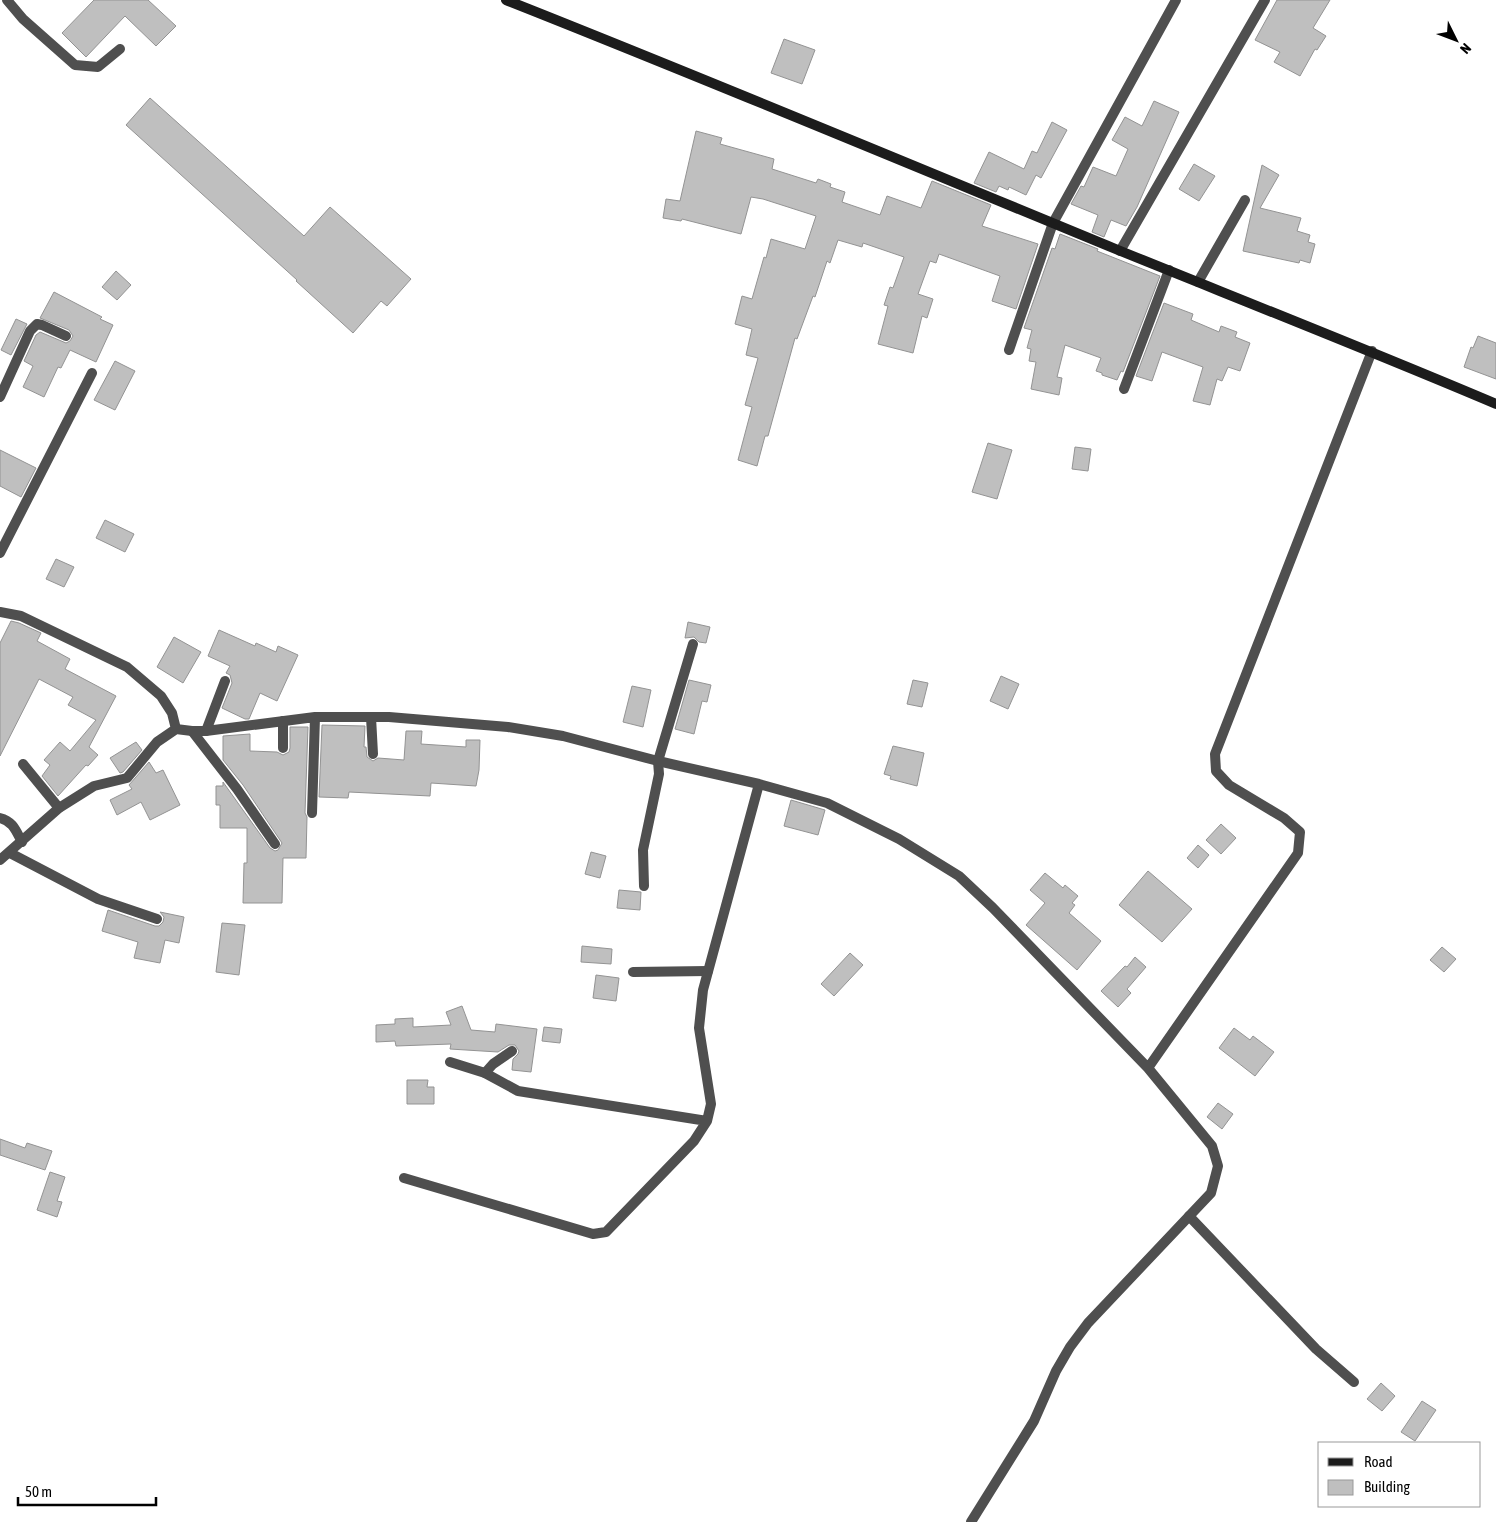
<svg xmlns="http://www.w3.org/2000/svg" width="1496" height="1522" viewBox="0 0 1496 1522" font-family="'Asap Condensed',sans-serif">
	<rect width="100%" height="100%" fill="#fff"/>
	<path fill="#bfbfbf" stroke="#939393" d="M 94,0 L 148,0 L 176,26 L 156,46 L 125,16 L 86,57 L 62,33 Z
		M 1277,0 L 1330,0 L 1313,28 L 1326,36 L 1317,50 L 1315,49 L 1300,76 L 1274,62 L 1280,52 L 1255,40 Z
		M 784,39 L 815,50 L 802,84 L 771,73 Z
		M 150,98 L 304,236 L 330,207 L 411,279 L 387,306 L 381,301 L 353,333 L 296,281 L 297,280 L 126,125 Z
		M 1154,101 L 1179,112 L 1137,207 L 1126,226 L 1111,220 L 1104,237 L 1092,232 L 1098,215 L 1071,204 L 1081,186 L 1084,187 L 1093,167 L 1116,176 L 1128,149 L 1112,140 L 1125,117 L 1142,126 Z
		M 1052,122 L 1067,130 L 1041,178 L 1036,175 L 1026,195 L 1009,187 L 1008,190 L 999,186 L 996,192 L 974,183 L 989,152 L 1024,169 L 1032,151 L 1037,153 Z
		M 696,131 L 722,138 L 720,144 L 774,159 L 772,169 L 816,183 L 818,179 L 831,184 L 830,187 L 845,192 L 842,202 L 880,215 L 887,196 L 921,208 L 932,181 L 991,205 L 982,226 L 1038,244 L 1016,309 L 992,301 L 1000,276 L 939,254 L 936,263 L 930,261 L 918,294 L 933,299 L 927,318 L 922,316 L 913,353 L 878,344 L 888,306 L 884,305 L 890,287 L 893,288 L 904,257 L 863,243 L 862,247 L 838,240 L 830,263 L 827,261 L 815,297 L 813,296 L 797,339 L 795,338 L 768,436 L 765,436 L 757,466 L 738,460 L 752,407 L 745,405 L 758,358 L 746,355 L 752,329 L 735,324 L 742,296 L 752,299 L 764,257 L 766,258 L 771,239 L 805,249 L 816,216 L 763,199 L 751,197 L 741,234 L 682,219 L 681,221 L 663,218 L 666,199 L 680,201 Z
		M 1194,164 L 1215,176 L 1199,201 L 1179,189 Z
		M 1262,165 L 1279,175 L 1260,208 L 1301,218 L 1297,231 L 1310,235 L 1308,242 L 1315,244 L 1310,263 L 1300,260 L 1299,263 L 1243,251 Z
		M 1060,234 L 1098,249 L 1097,251 L 1160,276 L 1123,372 L 1121,371 L 1117,380 L 1102,375 L 1102,373 L 1096,371 L 1101,358 L 1065,345 L 1057,377 L 1062,378 L 1059,395 L 1031,389 L 1036,362 L 1029,361 L 1031,349 L 1027,348 L 1032,330 L 1024,328 L 1052,248 L 1055,249 Z
		M 116,271 L 131,285 L 117,300 L 102,287 Z
		M 54,292 L 102,317 L 100,319 L 113,325 L 96,362 L 70,350 L 61,368 L 58,367 L 44,397 L 23,387 L 33,366 L 24,361 L 36,335 L 40,332 L 66,343 L 70,341 L 73,336 L 69,330 L 40,318 Z
		M 1164,303 L 1193,314 L 1191,320 L 1219,332 L 1221,326 L 1237,332 L 1235,337 L 1250,343 L 1240,371 L 1228,367 L 1222,381 L 1217,379 L 1210,405 L 1193,401 L 1203,367 L 1162,352 L 1152,381 L 1136,376 Z
		M 16,319 L 27,324 L 11,355 L 1,350 Z
		M 1478,336 L 1496,343 L 1496,379 L 1464,367 L 1471,347 L 1473,348 Z
		M 115,361 L 135,371 L 115,410 L 94,400 Z
		M 988,443 L 1012,450 L 997,499 L 972,492 Z
		M 1075,447 L 1091,449 L 1088,471 L 1072,469 Z
		M 0,450 L 36,468 L 21,497 L 0,486 Z
		M 105,520 L 134,534 L 125,552 L 96,538 Z
		M 56,559 L 74,567 L 64,587 L 46,579 Z
		M 11,621 L 19,623 L 41,633 L 37,641 L 70,659 L 65,669 L 116,696 L 89,747 L 98,755 L 88,766 L 86,765 L 58,796 L 42,776 L 50,765 L 44,760 L 60,742 L 70,751 L 96,720 L 68,705 L 73,697 L 39,679 L 0,756 L 0,643 Z
		M 688,622 L 710,627 L 706,643 L 699,642 L 694,637 L 685,638 Z
		M 219,630 L 255,646 L 256,643 L 276,652 L 278,646 L 298,655 L 277,701 L 260,693 L 249,719 L 245,719 L 222,708 L 232,683 L 230,675 L 226,673 L 230,666 L 208,656 Z
		M 174,637 L 201,652 L 183,683 L 157,667 Z
		M 1001,676 L 1019,684 L 1008,709 L 990,701 Z
		M 689,680 L 711,685 L 707,702 L 702,701 L 694,734 L 675,729 Z
		M 913,680 L 928,683 L 922,707 L 907,704 Z
		M 632,686 L 651,690 L 643,727 L 623,722 Z
		M 322,725 L 365,726 L 364,747 L 366,747 L 367,757 L 373,761 L 378,758 L 404,760 L 406,731 L 422,731 L 421,744 L 466,747 L 466,740 L 480,740 L 479,770 L 476,786 L 431,783 L 430,796 L 349,792 L 348,798 L 319,797 Z
		M 290,727 L 308,727 L 305,813 L 307,817 L 306,858 L 283,858 L 282,903 L 243,903 L 244,863 L 247,863 L 247,828 L 220,828 L 220,805 L 216,805 L 216,786 L 223,786 L 223,782 L 270,848 L 275,851 L 278,850 L 282,843 L 243,785 L 223,760 L 223,736 L 250,734 L 250,751 L 277,752 L 283,755 L 289,752 L 290,748 Z
		M 136,742 L 142,750 L 123,772 L 120,773 L 110,758 Z
		M 893,746 L 924,753 L 917,786 L 890,779 L 891,776 L 884,774 Z
		M 149,762 L 156,773 L 163,770 L 180,805 L 150,820 L 141,802 L 117,815 L 110,800 L 132,789 L 129,785 Z
		M 791,800 L 825,810 L 818,835 L 784,826 Z
		M 1221,824 L 1236,838 L 1221,854 L 1206,840 Z
		M 1198,845 L 1209,855 L 1198,868 L 1187,858 Z
		M 591,852 L 606,856 L 600,878 L 585,874 Z
		M 1148,871 L 1192,909 L 1162,942 L 1119,905 Z
		M 1045,873 L 1063,888 L 1065,885 L 1078,896 L 1072,903 L 1075,905 L 1069,913 L 1101,941 L 1077,970 L 1026,925 L 1045,903 L 1030,890 Z
		M 619,890 L 641,892 L 640,910 L 617,908 Z
		M 108,910 L 155,926 L 159,926 L 163,922 L 164,917 L 160,912 L 184,917 L 179,943 L 165,940 L 160,963 L 134,958 L 138,942 L 102,931 Z
		M 222,923 L 245,925 L 239,975 L 216,972 Z
		M 582,946 L 612,949 L 611,964 L 581,962 Z
		M 1442,947 L 1456,959 L 1444,972 L 1430,960 Z
		M 850,953 L 863,965 L 834,996 L 821,984 Z
		M 1135,957 L 1146,967 L 1127,989 L 1131,993 L 1118,1007 L 1101,991 L 1125,966 L 1127,967 Z
		M 596,975 L 619,978 L 616,1001 L 593,998 Z
		M 462,1006 L 471,1030 L 495,1032 L 496,1024 L 537,1029 L 531,1072 L 512,1070 L 513,1059 L 518,1054 L 519,1051 L 515,1045 L 509,1045 L 498,1052 L 450,1049 L 451,1044 L 396,1046 L 395,1041 L 376,1042 L 376,1025 L 395,1024 L 395,1019 L 413,1018 L 413,1027 L 451,1025 L 446,1012 Z
		M 544,1027 L 562,1029 L 560,1043 L 542,1041 Z
		M 1234,1028 L 1250,1040 L 1253,1036 L 1274,1052 L 1255,1076 L 1219,1048 Z
		M 428,1080 L 427,1087 L 434,1087 L 434,1104 L 407,1104 L 407,1080 Z
		M 1218,1103 L 1233,1114 L 1222,1129 L 1207,1117 Z
		M 0,1139 L 25,1148 L 27,1143 L 52,1151 L 45,1170 L 0,1155 Z
		M 50,1172 L 65,1177 L 57,1201 L 62,1202 L 57,1217 L 37,1210 Z
		M 1381,1383 L 1395,1396 L 1382,1411 L 1367,1399 Z
		M 1422,1401 L 1436,1410 L 1415,1441 L 1401,1432 Z"/>
	<g fill="none" stroke-linecap="round" stroke-linejoin="round">
		<path stroke="#4f4f4f" stroke-width="10" d="M 7,0 L 23,19 L 75,65 L 98,67 L 120,49
			M 371,717 L 373,754
			M 283,721 L 283,748
			M 192,731 L 237,789 L 275,844
			M 206,731 L 225,681
			M 23,764 L 59,808
			M 0,818 C 13,821 16,831 22,842
			M 10,853 L 98,899 L 157,919
			M 644,886 L 643,850 L 659,774 L 658,761 L 693,644
			M 633,972 L 708,971
			M 485,1073 L 493,1064 L 512,1051
			M 1189,1216 L 1316,1349 L 1354,1382"/>
		<path stroke="#4f4f4f" stroke-width="10" d="M 1120,251 L 1265,0
			M 1198,282 L 1245,200
			M 1009,350 L 1053,223 L 1176,0
			M 1124,389 L 1169,270
			M 0,397 L 30,331 L 37,324 L 42,325 L 66,336
			M 0,553 L 92,373
			M 0,612 L 21,616 L 127,667 L 161,696 L 172,713 L 176,729
			M 312,813 L 315,717
			M 0,860 L 59,808 L 94,786 L 127,778 L 157,742 L 176,729 L 192,731 L 206,731 L 315,717 L 389,717 L 508,727 L 563,736 L 658,761 L 759,784 L 827,803 L 899,839 L 959,876 L 993,908 L 1148,1068 L 1212,1146 L 1218,1166 L 1211,1193 L 1088,1323 L 1070,1347 L 1056,1371 L 1034,1421 L 971,1522
			M 450,1062 L 485,1073 L 518,1091 L 707,1121
			M 1148,1068 L 1298,853 L 1300,832 L 1284,818 L 1229,785 L 1216,771 L 1215,754 L 1372,351
			M 404,1178 L 593,1234 L 606,1232 L 694,1141 L 707,1121 L 711,1104 L 699,1028 L 703,990 L 759,784"/>
		<path stroke="#1c1c1c" stroke-width="10" d="M 506,0 C 711,81 914,166 1118,250 C 1244,301 1371,351 1496,404"/>
	</g>
	<rect x="1318" y="1442" width="162" height="65" fill="#ffffff" stroke="#999999"/>
	<rect x="1328" y="1458" width="25" height="8" fill="#1c1c1c" stroke="#999999"/>
	<text x="1364" y="1467" font-size="15" fill="#000000">Road</text>
	<rect x="1328" y="1480" width="25" height="15" fill="#bfbfbf" stroke="#999999"/>
	<text x="1364" y="1492" font-size="15" fill="#000000">Building</text>
	<g transform="translate(1456 40) rotate(132)" stroke="#ffffff" stroke-width="4" paint-order="stroke">
	<path d="M0-4L9 19L0 12L-9 19Z" fill="#000000"/>
	<text y="-8" font-size="14" font-weight="bold" text-anchor="middle" fill="#000000">N</text>
	</g>
	<path d="M18 1497v8h138v-8" fill="none" stroke="#000000" stroke-width="2.5"/>
	<text x="25" y="1497" font-size="15" fill="#000000" stroke="#ffffff" stroke-width="4" paint-order="stroke">50 m</text>
</svg>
════
» YOUR ASSIGNMENT: Restate word for word the lines in the material above from the one with "M 1009,350 L 1053,223 L 1176,0" to the one with "M 312,813 L 315,717"; both of those lines count, and nothing else does.

» SOLUTION FOR THIS EXERCISE:
			M 1009,350 L 1053,223 L 1176,0
			M 1124,389 L 1169,270
			M 0,397 L 30,331 L 37,324 L 42,325 L 66,336
			M 0,553 L 92,373
			M 0,612 L 21,616 L 127,667 L 161,696 L 172,713 L 176,729
			M 312,813 L 315,717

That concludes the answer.